IF {IgM% is detectable and the age of the onset of first signs and symptoms

is early; IgA% is from the range (20, 50)} THEN {Bruton’s disease course is less severe};

IF {IgM% is detectable and the age of the onset of first signs and symptoms

is late} THEN {Bruton’s disease course is less severe}.

6.2. Brief Description of the Created Software

The expert system created comprises two parts: the interface in Java and the expert system itself in the CLIPS language. Software including approximately 600 lines of code was written to create the expert system. The created interface is used for communication and control of the interference process.

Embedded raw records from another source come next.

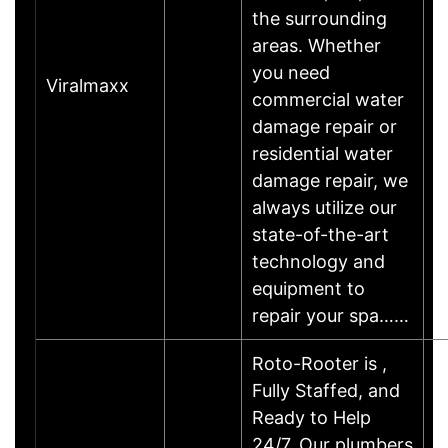
the surrounding
areas. Whether
you need
Viralmaxx
commercial water
damage repair or
residential water
damage repair, we
always utilize our
state-of-the-art
technology and
equipment to
repair your spa……
Roto-Rooter is ,
Fully Staffed, and
Ready to Help
24/7. Our plumbers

Its operation is as follows. After the application has been started, the user must select the option what the expertise will be about (identification of disease severity or mutation one). Based on the selected option the expertise will be conducted using three groups of enterable data. After the selection has been made, appropriate text fields will be highlighted, while others will not be activated. The values entered by the user in the active fields are verified at the same time. All entered values should be numeric (integer numbers). Subsequently, an expertise is carried out. Based on the facts, which can be found in the fact base and the rule-based knowledge base (implemented in the CLIPS language), the system makes forward-looking conclusions. Its result is returned to the user via the interface.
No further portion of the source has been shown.